John Infranca of Suffolk University Law School and Sara Bronin of the National Zoning Atlas launch the Massachusetts Zoning Atlas, the first resource to comprehensively visualize zoning conditions across the 352 zoning jurisdictions in the Commonwealth.
The Massachusetts Zoning Atlas compiles data from more than 46,000 pages of zoning codes and includes information for over 5,500 zoning districts. It presents this data in an accessible, interactive map that displays key zoning information for each district and enables users to make apples-to-apples comparisons of zoning codes across cities and towns.
They share how the zoning atlas was created and demonstrate how it can be used to analyze zoning throughout the state.

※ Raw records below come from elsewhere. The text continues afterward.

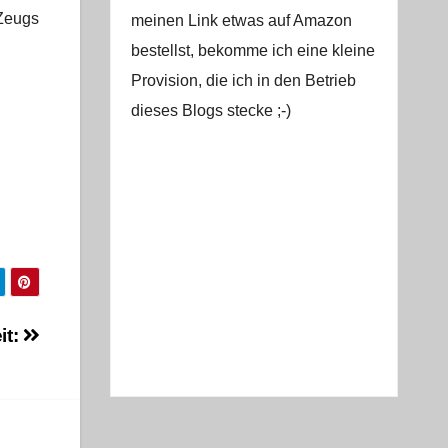
 Zeugs
meinen Link etwas auf Amazon
bestellst, bekomme ich eine kleine
Provision, die ich in den Betrieb
dieses Blogs stecke ;-)
it:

Abundant Housing Massachusetts Executive Director Jesse Kanson-Benanav and Citizens' Housing and Planing Association Director of Municipal Engagement Lily Linke share remarks as they discuss how legislators, housing advocates, and the general public can enlist the Atlas to inform zoning reform efforts, support legislative campaigns, aid public education on zoning’s impact and effects, and enable new inroads for scholarly land use research.
The Massachusetts Zoning Atlas is part of the National Zoning Atlas, a project of Land Use Atlas, Inc., a 501(c)(3) nonprofit organization working to digitize, demystify, and democratize zoning information about zoning conditions in more than 33,000 jurisdictions in the United States.